The Analysis of Variance (ANOVA) Test

The analysis of variance (ANOVA) test is an important statistical test for identifying change which is statistically significant in data groups. It is also helpful in identifying similarity in data groups whose significance is not statistically significant. Two-way ANOVA is important in comparing the means between data groups as they relate to each other. If variability in data is very large, statistical differences are hardly noticed. Difference in means, however, indicates statistical significance in two data groups (Pagano, 2012).

2-tailed tests often find use in the analysis of non-directional hypotheses. When talking about a non-directional hypothesis, it means that results on both sides of the mean are supposed to be taken into consideration (Killeen, 2005).

The null hypothesis indicates a given value of interest whereas the alternative hypothesis is an indication that the results will differ from the expected value. Due to chance, it is possible to get a difference from the F-test. It is therefore pertinent for one to look up the F-test value in a table of significance to ascertain whether the difference in F-test is due to chance. In the table of significance, the researcher seeks to know whether the obtained ratio exceeds a given value for chance. The alpha value is usually.05, which is the risk level. This means that in one hundred tests, only five tests would be as a result of chance. After making a subtraction, one obtains the total number of data values in all the groups. The obtained value is what is referred to as the degrees of freedom. At this point, one is able to make use of a standard table of significance since one has three important values at hand i.e. F-test value, alpha value, and a value for degrees of freedom.

In the current case, marital status is the independent variable while gender is the dependent variable. It is important to note that selection of the independent variable was done randomly. The following makes the research question: Is being married a determinant of happiness?

  • H0: Marital status is not a statistically significant determinant of happiness.
  • H1Marital status is a statistically significant determinant of happiness.
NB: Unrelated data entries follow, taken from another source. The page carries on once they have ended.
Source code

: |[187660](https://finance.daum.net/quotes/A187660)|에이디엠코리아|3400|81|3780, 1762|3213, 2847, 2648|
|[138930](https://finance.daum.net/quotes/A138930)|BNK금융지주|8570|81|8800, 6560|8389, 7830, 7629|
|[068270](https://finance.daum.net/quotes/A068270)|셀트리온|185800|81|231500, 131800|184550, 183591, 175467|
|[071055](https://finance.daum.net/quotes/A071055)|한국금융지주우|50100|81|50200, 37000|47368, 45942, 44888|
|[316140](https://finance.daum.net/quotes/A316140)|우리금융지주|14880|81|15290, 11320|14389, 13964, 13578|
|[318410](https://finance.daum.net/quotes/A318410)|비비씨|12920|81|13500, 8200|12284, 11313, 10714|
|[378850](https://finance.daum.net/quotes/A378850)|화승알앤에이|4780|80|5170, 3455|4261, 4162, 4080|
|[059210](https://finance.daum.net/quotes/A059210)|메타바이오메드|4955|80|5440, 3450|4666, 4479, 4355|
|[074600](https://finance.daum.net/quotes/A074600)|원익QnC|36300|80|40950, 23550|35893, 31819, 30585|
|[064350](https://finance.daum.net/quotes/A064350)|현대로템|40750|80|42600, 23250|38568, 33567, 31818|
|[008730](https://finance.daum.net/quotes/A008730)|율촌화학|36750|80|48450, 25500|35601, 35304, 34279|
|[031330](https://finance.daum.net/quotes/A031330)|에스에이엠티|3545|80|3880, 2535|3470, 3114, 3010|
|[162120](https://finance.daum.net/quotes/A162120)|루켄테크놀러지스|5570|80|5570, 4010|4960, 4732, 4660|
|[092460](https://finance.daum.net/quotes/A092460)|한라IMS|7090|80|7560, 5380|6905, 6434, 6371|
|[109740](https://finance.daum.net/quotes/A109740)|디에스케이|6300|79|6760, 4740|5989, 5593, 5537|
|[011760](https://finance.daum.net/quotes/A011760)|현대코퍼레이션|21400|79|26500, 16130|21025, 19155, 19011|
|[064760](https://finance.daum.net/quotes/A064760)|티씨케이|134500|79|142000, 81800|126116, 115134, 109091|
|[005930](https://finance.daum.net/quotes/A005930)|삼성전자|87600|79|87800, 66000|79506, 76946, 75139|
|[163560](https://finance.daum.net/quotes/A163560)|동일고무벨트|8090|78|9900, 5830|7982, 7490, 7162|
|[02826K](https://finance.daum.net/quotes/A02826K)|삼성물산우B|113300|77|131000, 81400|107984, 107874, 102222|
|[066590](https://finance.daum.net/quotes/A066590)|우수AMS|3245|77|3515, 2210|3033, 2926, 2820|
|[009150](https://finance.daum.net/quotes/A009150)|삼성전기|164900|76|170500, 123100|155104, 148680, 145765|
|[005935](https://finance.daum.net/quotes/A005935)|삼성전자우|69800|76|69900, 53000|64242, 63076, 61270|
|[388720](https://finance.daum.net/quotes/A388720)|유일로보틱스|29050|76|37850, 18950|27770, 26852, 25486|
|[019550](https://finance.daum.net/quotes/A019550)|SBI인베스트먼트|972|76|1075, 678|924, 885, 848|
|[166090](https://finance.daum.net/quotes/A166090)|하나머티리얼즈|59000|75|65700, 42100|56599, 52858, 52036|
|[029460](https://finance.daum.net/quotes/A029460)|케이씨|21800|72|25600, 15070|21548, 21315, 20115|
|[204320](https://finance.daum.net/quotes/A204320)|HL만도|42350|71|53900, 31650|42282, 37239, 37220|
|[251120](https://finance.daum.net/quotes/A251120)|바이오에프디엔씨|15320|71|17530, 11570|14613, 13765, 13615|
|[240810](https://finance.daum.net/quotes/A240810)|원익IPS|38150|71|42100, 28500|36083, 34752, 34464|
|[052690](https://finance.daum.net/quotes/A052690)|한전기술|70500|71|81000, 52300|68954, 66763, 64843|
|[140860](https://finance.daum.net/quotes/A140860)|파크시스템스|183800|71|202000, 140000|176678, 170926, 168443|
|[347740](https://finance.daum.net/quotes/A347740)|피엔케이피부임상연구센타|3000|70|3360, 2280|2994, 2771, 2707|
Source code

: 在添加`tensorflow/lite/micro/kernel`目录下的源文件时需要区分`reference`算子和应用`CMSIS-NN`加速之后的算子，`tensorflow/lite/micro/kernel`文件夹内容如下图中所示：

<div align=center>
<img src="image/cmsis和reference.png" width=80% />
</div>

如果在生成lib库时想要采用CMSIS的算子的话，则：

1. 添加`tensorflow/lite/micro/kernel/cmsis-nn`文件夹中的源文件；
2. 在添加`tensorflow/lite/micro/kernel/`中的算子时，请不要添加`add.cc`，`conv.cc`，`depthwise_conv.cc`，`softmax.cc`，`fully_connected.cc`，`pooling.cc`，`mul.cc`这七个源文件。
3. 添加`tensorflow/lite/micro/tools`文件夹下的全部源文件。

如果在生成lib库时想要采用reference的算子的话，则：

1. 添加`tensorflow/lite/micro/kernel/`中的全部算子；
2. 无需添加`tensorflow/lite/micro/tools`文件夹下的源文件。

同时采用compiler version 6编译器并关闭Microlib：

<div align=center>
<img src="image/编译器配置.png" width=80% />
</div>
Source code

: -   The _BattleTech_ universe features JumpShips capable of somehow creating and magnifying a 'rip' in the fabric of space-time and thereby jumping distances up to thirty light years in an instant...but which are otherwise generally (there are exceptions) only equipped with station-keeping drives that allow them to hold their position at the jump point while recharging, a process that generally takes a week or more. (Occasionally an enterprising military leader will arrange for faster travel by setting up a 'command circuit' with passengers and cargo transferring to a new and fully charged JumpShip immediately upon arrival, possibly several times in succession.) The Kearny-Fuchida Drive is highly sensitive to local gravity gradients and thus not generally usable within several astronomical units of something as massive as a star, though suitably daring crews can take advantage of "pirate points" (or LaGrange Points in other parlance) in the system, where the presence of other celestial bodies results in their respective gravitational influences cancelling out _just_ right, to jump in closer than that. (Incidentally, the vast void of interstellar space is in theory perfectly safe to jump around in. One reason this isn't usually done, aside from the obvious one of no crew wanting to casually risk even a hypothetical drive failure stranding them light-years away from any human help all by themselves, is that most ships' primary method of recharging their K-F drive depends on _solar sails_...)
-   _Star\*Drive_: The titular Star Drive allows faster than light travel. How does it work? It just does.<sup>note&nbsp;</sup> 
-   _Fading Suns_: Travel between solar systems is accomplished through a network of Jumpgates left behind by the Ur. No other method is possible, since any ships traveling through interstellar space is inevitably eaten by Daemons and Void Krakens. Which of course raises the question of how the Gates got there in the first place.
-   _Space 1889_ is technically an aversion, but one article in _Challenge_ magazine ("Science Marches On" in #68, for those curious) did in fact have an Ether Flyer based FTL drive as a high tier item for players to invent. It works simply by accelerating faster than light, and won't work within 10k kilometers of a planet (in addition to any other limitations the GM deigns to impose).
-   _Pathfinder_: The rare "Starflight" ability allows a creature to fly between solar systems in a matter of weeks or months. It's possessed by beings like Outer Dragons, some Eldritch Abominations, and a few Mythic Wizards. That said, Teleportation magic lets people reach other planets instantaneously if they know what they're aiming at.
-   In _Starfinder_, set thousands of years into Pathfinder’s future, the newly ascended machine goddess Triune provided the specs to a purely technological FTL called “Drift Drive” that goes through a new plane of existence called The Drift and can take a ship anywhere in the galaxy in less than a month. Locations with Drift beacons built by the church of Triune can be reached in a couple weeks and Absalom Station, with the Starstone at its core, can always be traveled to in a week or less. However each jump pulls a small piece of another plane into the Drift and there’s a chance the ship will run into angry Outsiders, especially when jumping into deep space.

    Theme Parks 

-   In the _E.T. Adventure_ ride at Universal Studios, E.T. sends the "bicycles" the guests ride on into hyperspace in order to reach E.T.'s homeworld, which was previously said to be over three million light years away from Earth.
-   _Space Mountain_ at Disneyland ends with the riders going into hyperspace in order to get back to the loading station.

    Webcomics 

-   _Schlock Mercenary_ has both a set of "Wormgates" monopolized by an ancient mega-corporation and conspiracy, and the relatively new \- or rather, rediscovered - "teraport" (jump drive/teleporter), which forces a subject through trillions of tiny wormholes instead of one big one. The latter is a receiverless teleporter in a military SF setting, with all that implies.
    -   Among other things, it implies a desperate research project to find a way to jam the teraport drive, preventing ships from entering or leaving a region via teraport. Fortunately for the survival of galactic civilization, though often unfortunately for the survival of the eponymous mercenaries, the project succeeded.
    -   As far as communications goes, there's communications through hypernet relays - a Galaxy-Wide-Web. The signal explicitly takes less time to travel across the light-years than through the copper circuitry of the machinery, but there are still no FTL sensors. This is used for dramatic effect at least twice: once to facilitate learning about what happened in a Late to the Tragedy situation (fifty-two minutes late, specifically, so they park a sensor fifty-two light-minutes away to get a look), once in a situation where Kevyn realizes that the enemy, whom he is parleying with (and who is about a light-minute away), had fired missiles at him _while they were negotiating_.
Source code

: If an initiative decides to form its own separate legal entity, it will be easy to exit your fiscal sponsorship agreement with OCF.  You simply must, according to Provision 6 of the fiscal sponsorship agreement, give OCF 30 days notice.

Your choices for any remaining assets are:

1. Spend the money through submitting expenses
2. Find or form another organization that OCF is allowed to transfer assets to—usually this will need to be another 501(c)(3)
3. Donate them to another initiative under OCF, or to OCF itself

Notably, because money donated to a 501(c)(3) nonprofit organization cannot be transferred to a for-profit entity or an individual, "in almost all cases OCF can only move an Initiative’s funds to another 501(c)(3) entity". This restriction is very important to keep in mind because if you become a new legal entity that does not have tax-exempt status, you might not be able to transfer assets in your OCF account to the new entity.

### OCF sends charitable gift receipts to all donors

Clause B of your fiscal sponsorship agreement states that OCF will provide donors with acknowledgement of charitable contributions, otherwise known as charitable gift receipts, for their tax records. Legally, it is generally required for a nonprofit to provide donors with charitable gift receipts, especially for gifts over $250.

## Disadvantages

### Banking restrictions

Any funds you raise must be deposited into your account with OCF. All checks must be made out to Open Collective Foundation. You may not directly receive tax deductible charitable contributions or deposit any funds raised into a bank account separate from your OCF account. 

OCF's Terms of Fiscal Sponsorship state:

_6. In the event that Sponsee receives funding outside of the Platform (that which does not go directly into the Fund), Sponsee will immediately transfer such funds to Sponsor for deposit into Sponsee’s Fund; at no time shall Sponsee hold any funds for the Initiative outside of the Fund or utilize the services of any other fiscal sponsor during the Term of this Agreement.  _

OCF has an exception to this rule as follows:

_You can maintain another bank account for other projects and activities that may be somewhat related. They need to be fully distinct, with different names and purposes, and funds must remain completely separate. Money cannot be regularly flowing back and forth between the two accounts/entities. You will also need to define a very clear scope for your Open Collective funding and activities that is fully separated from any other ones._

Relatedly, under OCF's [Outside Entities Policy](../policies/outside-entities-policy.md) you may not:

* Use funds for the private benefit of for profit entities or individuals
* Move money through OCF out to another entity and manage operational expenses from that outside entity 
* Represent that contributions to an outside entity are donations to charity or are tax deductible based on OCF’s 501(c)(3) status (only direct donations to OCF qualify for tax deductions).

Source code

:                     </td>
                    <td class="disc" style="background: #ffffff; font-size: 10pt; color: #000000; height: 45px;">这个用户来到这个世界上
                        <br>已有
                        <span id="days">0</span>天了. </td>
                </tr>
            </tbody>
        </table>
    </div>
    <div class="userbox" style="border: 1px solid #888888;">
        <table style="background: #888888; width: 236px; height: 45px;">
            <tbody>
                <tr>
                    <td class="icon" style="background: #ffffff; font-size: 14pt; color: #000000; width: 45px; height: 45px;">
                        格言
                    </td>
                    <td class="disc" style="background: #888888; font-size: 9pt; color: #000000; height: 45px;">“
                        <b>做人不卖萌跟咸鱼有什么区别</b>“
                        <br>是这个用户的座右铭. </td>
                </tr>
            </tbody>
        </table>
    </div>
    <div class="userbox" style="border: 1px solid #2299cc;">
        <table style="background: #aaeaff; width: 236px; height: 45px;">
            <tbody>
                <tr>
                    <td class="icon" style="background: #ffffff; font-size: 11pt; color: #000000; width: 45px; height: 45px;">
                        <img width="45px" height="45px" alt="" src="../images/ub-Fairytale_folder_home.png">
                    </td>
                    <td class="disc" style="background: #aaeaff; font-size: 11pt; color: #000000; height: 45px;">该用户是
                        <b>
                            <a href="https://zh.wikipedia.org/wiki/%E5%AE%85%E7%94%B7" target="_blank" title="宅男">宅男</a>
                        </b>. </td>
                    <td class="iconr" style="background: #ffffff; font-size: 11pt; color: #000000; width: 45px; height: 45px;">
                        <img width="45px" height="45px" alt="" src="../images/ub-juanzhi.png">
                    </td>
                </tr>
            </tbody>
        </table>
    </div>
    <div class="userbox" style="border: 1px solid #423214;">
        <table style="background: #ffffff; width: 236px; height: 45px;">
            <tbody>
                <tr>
An ANOVA table was developed to aid the answering of the research question in this case. The table was also important for providing a variance necessary in conducting analysis of variance.

Table 1: Table showing Variance and Standard Deviations for Married, Single and Divorced Individuals

Married Single Divorced
Status Happiness Difference from the mean Status Happiness Difference from the mean Status Happiness Difference from the mean
Male 22 -2 Male 26 1 Male 22 2
Female 26 2 Female 24 -1 Female 18 -2

Table showing Variance and Standard Deviations for Married, Single and Divorced Individuals

Taking into consideration that the level of significance is.05, the effect size of.658 is greater than the significance value i.e. the critical value (p >.05). As such, the null hypothesis for this study was accepted i.e. Marital status is not a statistically significant determinant of happiness. As such, married persons are happier than their single and/or divorced counterparts.

References

Killeen, P. R. (2005). An alternative to null-hypothesis significance tests. Psychological Science (Wiley-Blackwell), 16(5), 345-353.

Pagano, R. R. (2012). Understanding statistics in the behavioural sciences, tenth edition. Belmont, CA: South-Western Cengage Learning.